AVAILABLE RECORDS:
Segment Open

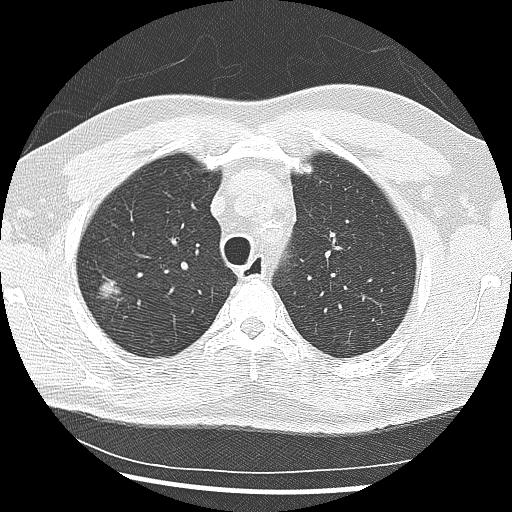
Low-dose screening chest CT, one axial slice. Position 206 of 265 along the scan axis. Reconstruction kernel LUNG. 120 kVp. Lung window (W 1500 / L -600 HU). 2.5 mm slice thickness. 512 × 512 image matrix, field of view 340 × 340 mm.
Outlined on this slice (outlined manually by an expert reader):
- lesion 1 (tumor, upper lobe of right lung): bounding box <99,282,121,298> (left, top, right, bottom; pixels)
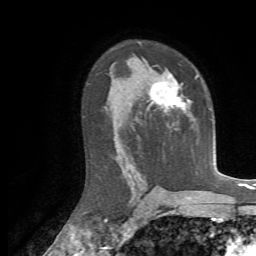
Breast MRI, one axial slice; position 43 of 72 along the scan axis; cropped to one breast; dynamic contrast-enhanced series, time point 2 of 7 at this slice position (early post-contrast); 1.5 T; TE 4.3 ms, TR 8.7 ms; 2.2 mm slice thickness; 256 × 256 image matrix, field of view 180 × 180 mm. Female patient.
Annotated regions visible in this slice (semi-automatically segmented with operator editing):
- enhancing-tissue mask used for the functional tumour volume (all voxels passing the contrast-enhancement thresholds inside the analysis volume; usually the tumour): box from (x=148, y=73) to (x=199, y=112) px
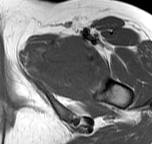
MRI of an extremity soft-tissue mass, one axial slice. Position 45 of 57 along the scan axis. MR volume resampled by the dataset authors to the PET/CT grid (not the native acquisition matrix). 152 × 144 image matrix. Female patient. Case-level facts recorded for this patient, not image findings: histological type: pleiomorphic leiomyosarcoma; grade: intermediate; site of the primary tumour: left thigh.
Annotated regions visible in this slice (expert contour drawn on MRI and transferred to this co-registered scan by the dataset authors):
- gross tumour volume including surrounding oedema: box from (x=25, y=35) to (x=92, y=86) px
- gross tumour volume (mass): (x=43, y=39)–(x=92, y=84)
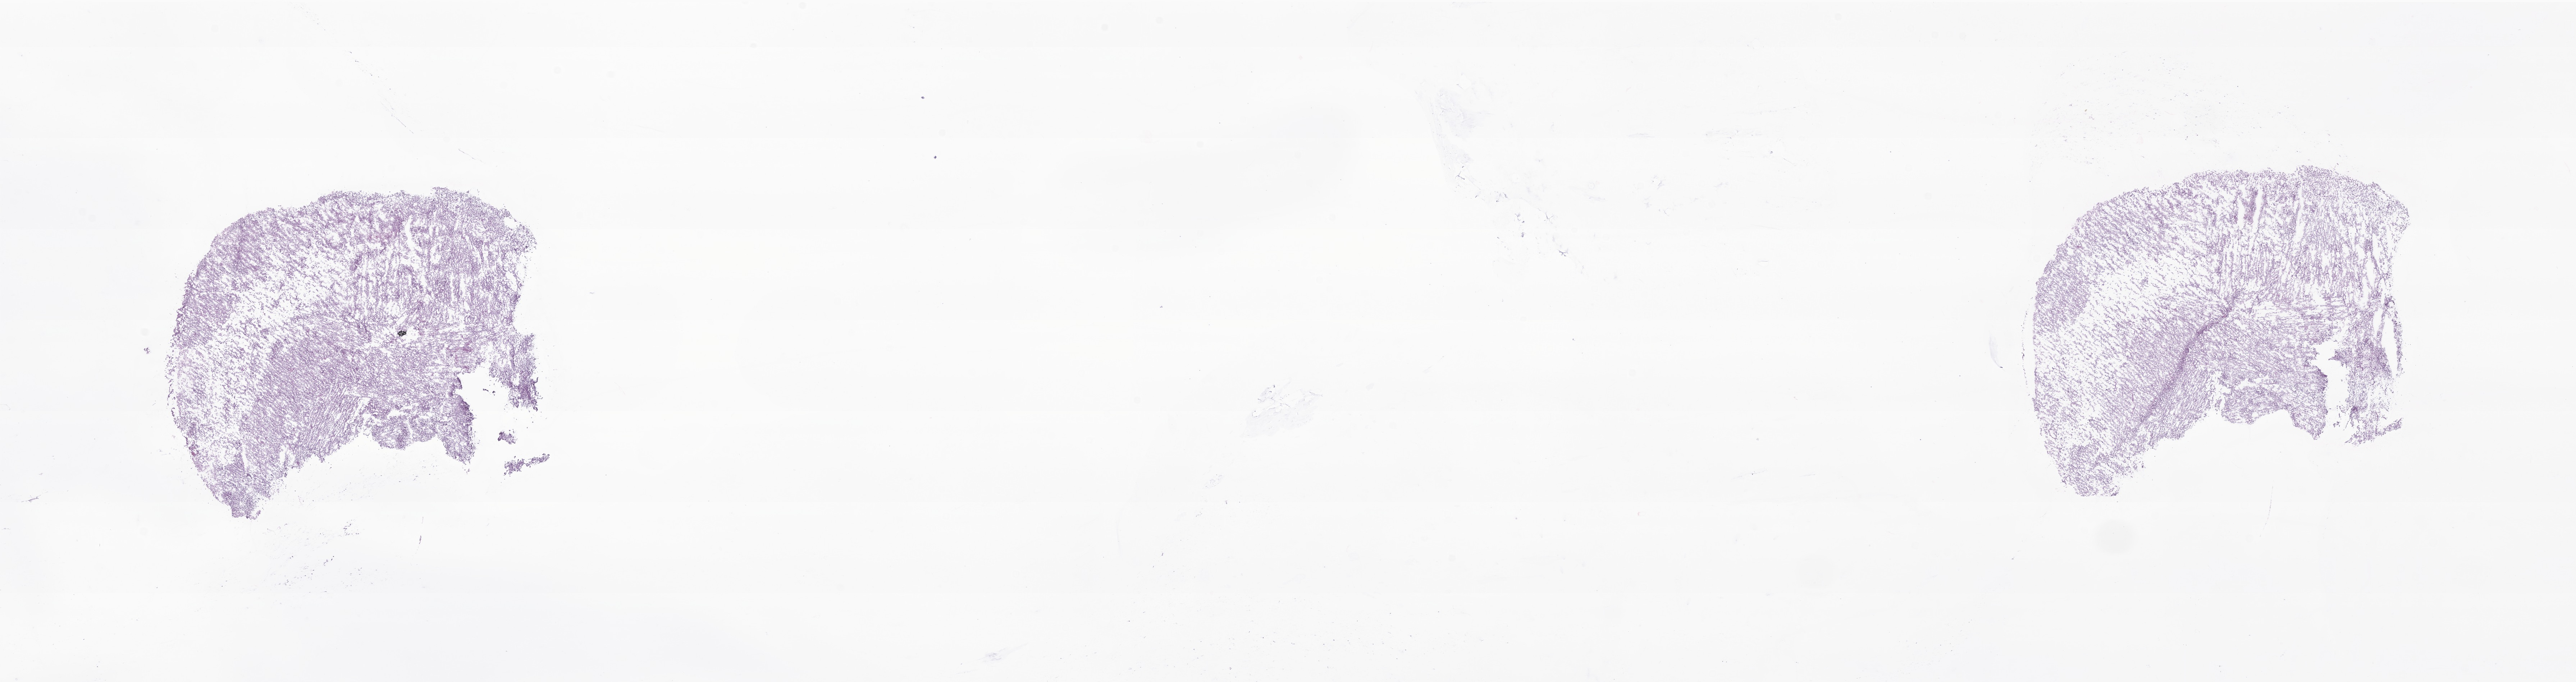
Haematoxylin and eosin whole-slide image of tumor tissue from the brain — whole scanned area (about 30.2 x 8.0 mm) shown as a low-resolution overview. Frozen section. Patient: male, age 546 days (about 1.5 years).
- diagnosis (ICD-O-3 morphology term): Glioma, malignant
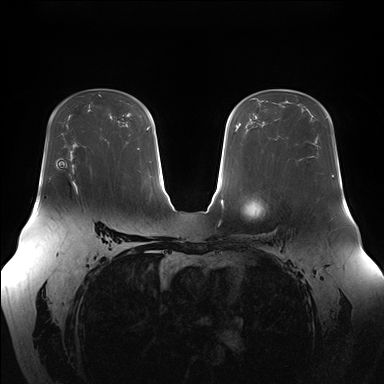
Breast MRI (dynamic contrast-enhanced), one axial slice; position 104 of 176 along the scan axis; dynamic contrast-enhanced series, time point 2 of 7 at this slice position (early post-contrast); 1.5 T; TE 1.5 ms, TR 4.1 ms; 1.1 mm slice thickness; 384 × 384 image matrix, field of view 380 × 380 mm. Female patient.
Structures marked on this image (semi-automatic segmentation, software-assisted and operator-edited):
- enhancing-tissue mask used for the functional tumour volume (all voxels passing the contrast-enhancement thresholds inside the analysis volume; usually the tumour): bounding box (x1, y1, x2, y2) in pixels: (72, 180, 77, 194)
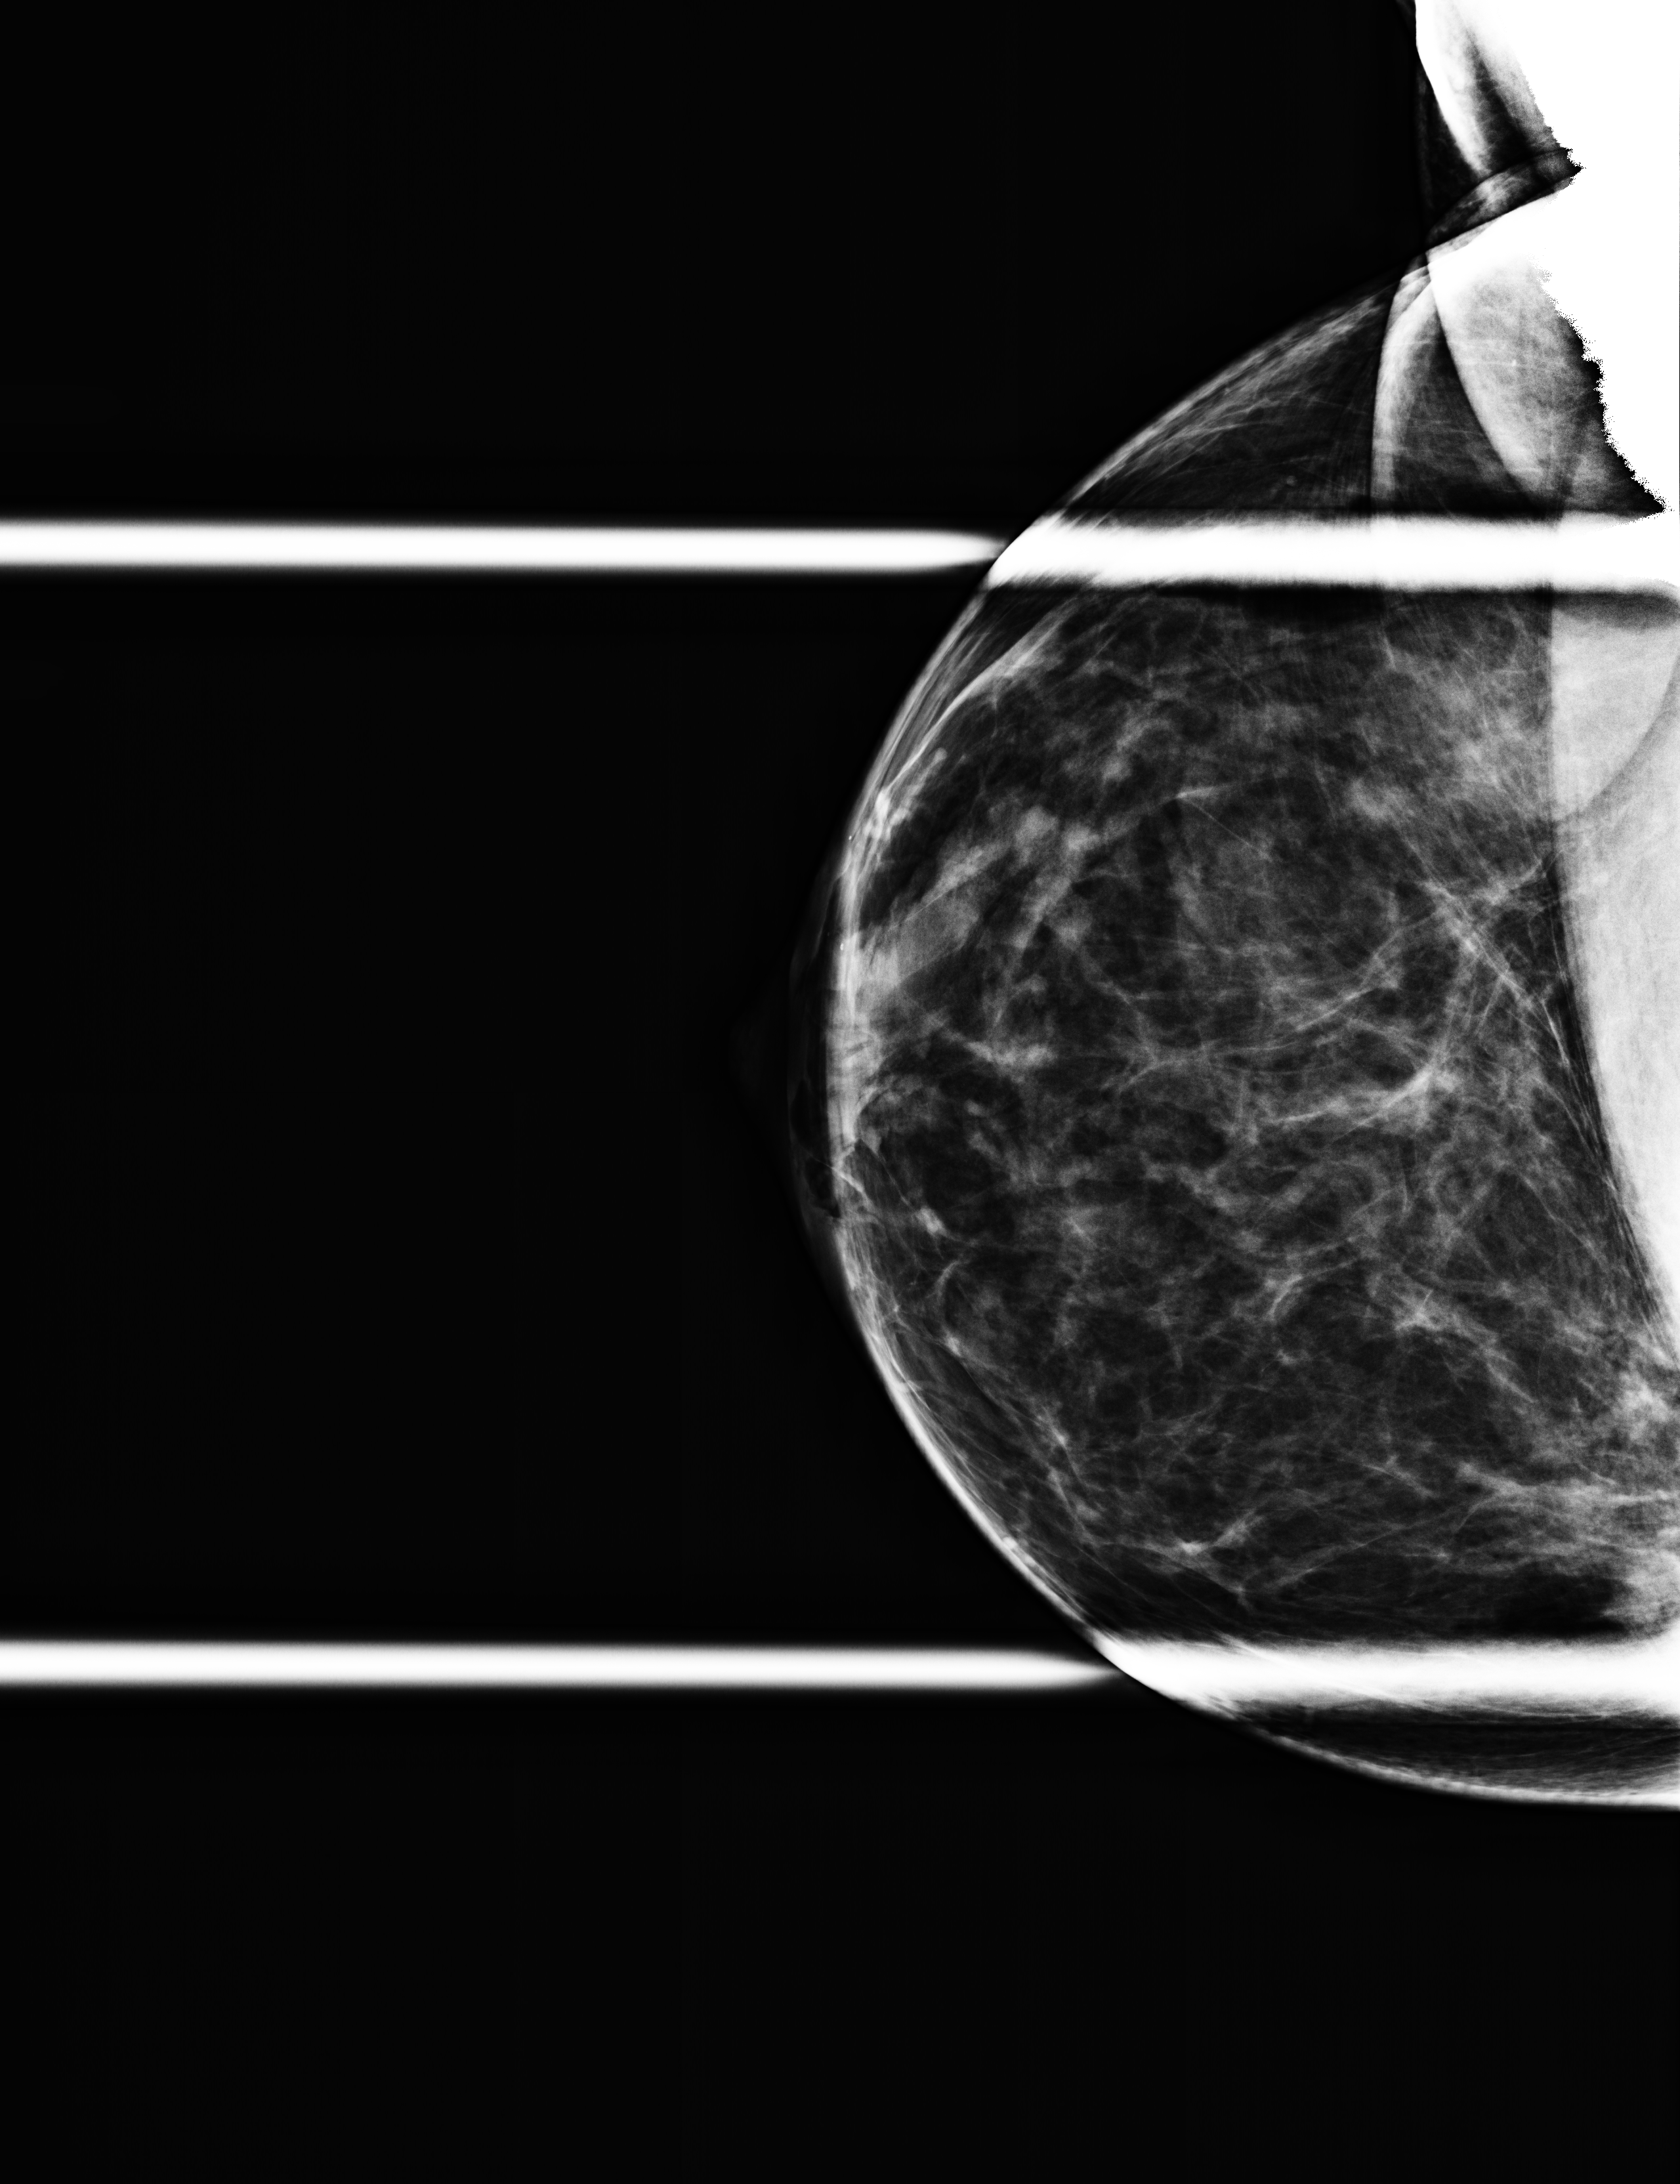
Additional work-up view. Patient aged 45 years (female).
Image type: full-field digital mammogram. Breast: right. Projection: CC view, spot compression.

Segment Closed

EXERCISE OBJECTIVE: Could you transcribe exactly the lines running from the one with "MRI of an extremity" to the final line of the material above, both included, with no pictures?

TASK ANSWER:
MRI of an extremity soft-tissue mass, one axial slice. Position 45 of 57 along the scan axis. MR volume resampled by the dataset authors to the PET/CT grid (not the native acquisition matrix). 152 × 144 image matrix. Female patient. Case-level facts recorded for this patient, not image findings: histological type: pleiomorphic leiomyosarcoma; grade: intermediate; site of the primary tumour: left thigh.
Annotated regions visible in this slice (expert contour drawn on MRI and transferred to this co-registered scan by the dataset authors):
- gross tumour volume including surrounding oedema: box from (x=25, y=35) to (x=92, y=86) px
- gross tumour volume (mass): (x=43, y=39)–(x=92, y=84)
Haematoxylin and eosin whole-slide image of tumor tissue from the brain — whole scanned area (about 30.2 x 8.0 mm) shown as a low-resolution overview. Frozen section. Patient: male, age 546 days (about 1.5 years).
- diagnosis (ICD-O-3 morphology term): Glioma, malignant
Breast MRI (dynamic contrast-enhanced), one axial slice; position 104 of 176 along the scan axis; dynamic contrast-enhanced series, time point 2 of 7 at this slice position (early post-contrast); 1.5 T; TE 1.5 ms, TR 4.1 ms; 1.1 mm slice thickness; 384 × 384 image matrix, field of view 380 × 380 mm. Female patient.
Structures marked on this image (semi-automatic segmentation, software-assisted and operator-edited):
- enhancing-tissue mask used for the functional tumour volume (all voxels passing the contrast-enhancement thresholds inside the analysis volume; usually the tumour): bounding box (x1, y1, x2, y2) in pixels: (72, 180, 77, 194)
Additional work-up view. Patient aged 45 years (female).
Image type: full-field digital mammogram. Breast: right. Projection: CC view, spot compression.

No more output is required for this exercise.